# DataWeave scripts to clean your XML/HTML code snippets for a WordPress blog post

> Learn how to clean an XML or HTML code snippet to publish in a WordPress article with these DataWeave scripts.

- **Author:** Alex Martinez
- **Published:** Sep 5, 2023
- **Category:** Tutorials
- **Tags:** MuleSoft, DataWeave
- **Source:** https://prostdev.com/post/dataweave-scripts-to-clean-your-xml-html-code-snippets-for-a-wordpress-blog-post

---
In case you're not familiar with my [dataweave-scripts](https://github.com/alexandramartinez/dataweave-scripts) GitHub repo, it's the place where I keep some of the scripts I've created to help the community with transformation questions or simply some scripts that have been handy to me.

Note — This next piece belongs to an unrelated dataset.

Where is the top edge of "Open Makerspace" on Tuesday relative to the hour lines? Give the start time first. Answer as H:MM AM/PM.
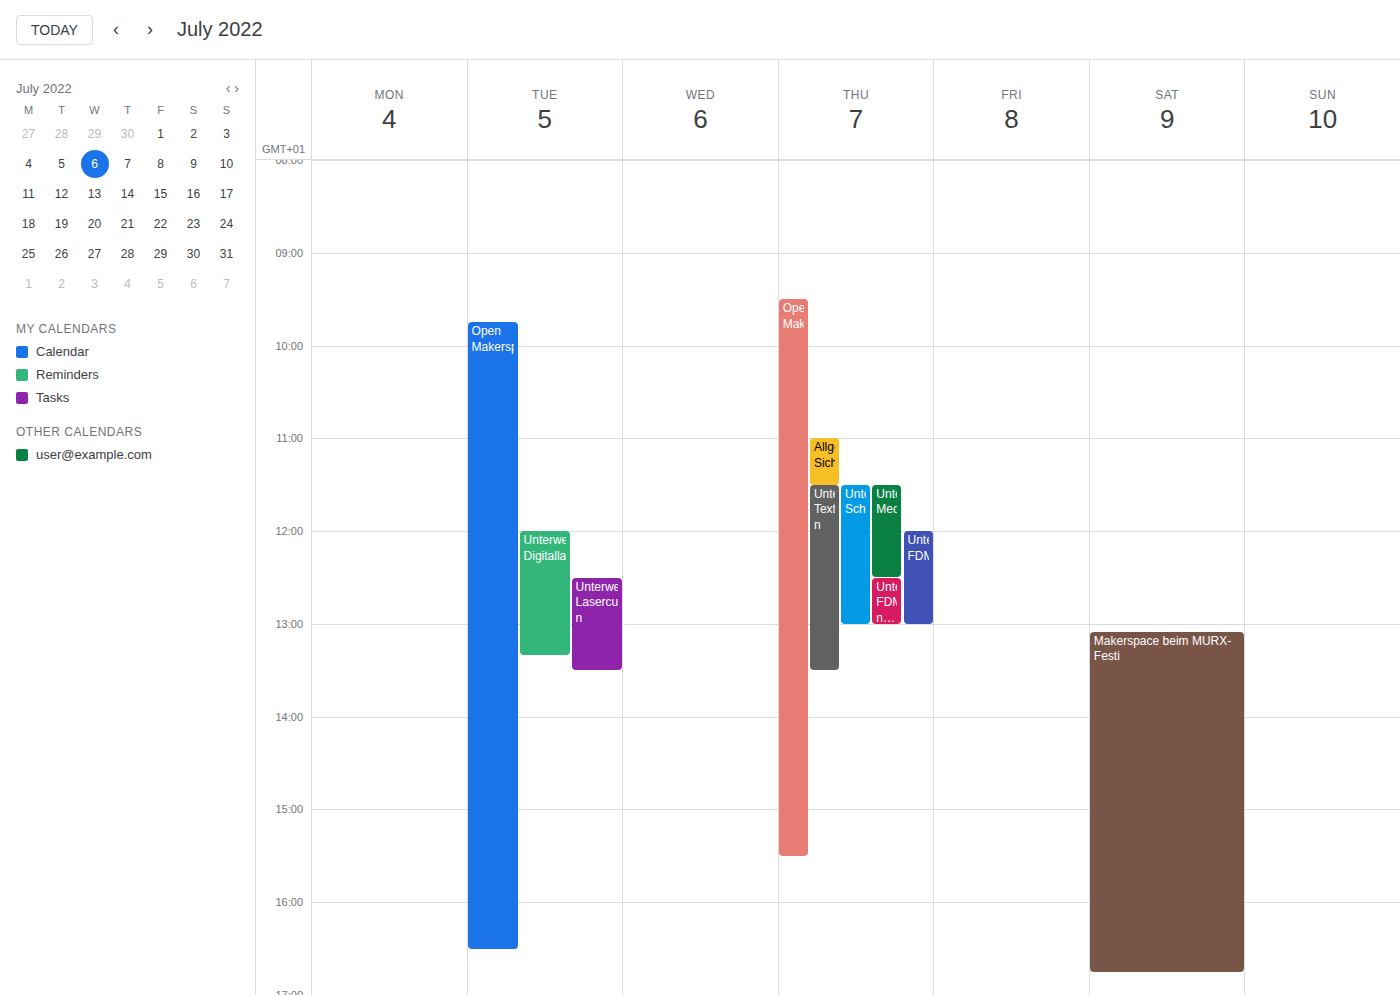
9:45 AM -- neither: three quarters of the way from the 9 AM line to the 10 AM line.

In this post, I want to introduce you to two transformations I added because of a use case I came up with last week. Basically to help clean an XML or HTML to publish a script in a WordPress article.

## The problem

This problem started because I had written a blog post in a WordPress-based blog. I was sharing a Maven snippet (XML format). The issue is that WordPress mistook the XML tags as HTML code. So, instead of having a regular XML snippet, the article was showing something like this:

![Maven XML snippet in WordPress with its tags stripped out, leaving only the bare values](../../assets/blog/dataweave-scripts-to-clean-your-xml-html-code-snippets-for-a-wordpress-blog-post-2.png)

The fix was simple. Instead of having the regular `<` and `>` characters pasted in the code snippet, I had to use `&lt;` and `&gt;` respectively.

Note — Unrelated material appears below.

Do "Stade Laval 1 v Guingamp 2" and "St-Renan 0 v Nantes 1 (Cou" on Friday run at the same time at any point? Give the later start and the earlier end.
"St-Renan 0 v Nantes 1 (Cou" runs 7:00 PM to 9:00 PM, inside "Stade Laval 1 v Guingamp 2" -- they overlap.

*(Thanks so much Julian Duque for providing the fix! I had no idea about this issue in WordPress* 🤗*)*

For example, instead of writing `<plugin>`, I had to replace it with `&lt;plugin&gt;`

I thought to myself: If I need to keep doing this for future blog posts, maybe I can create a DataWeave transformation to fix this for me so I can just easily copy and paste the new clean snippet.

These are the two approaches I came up with.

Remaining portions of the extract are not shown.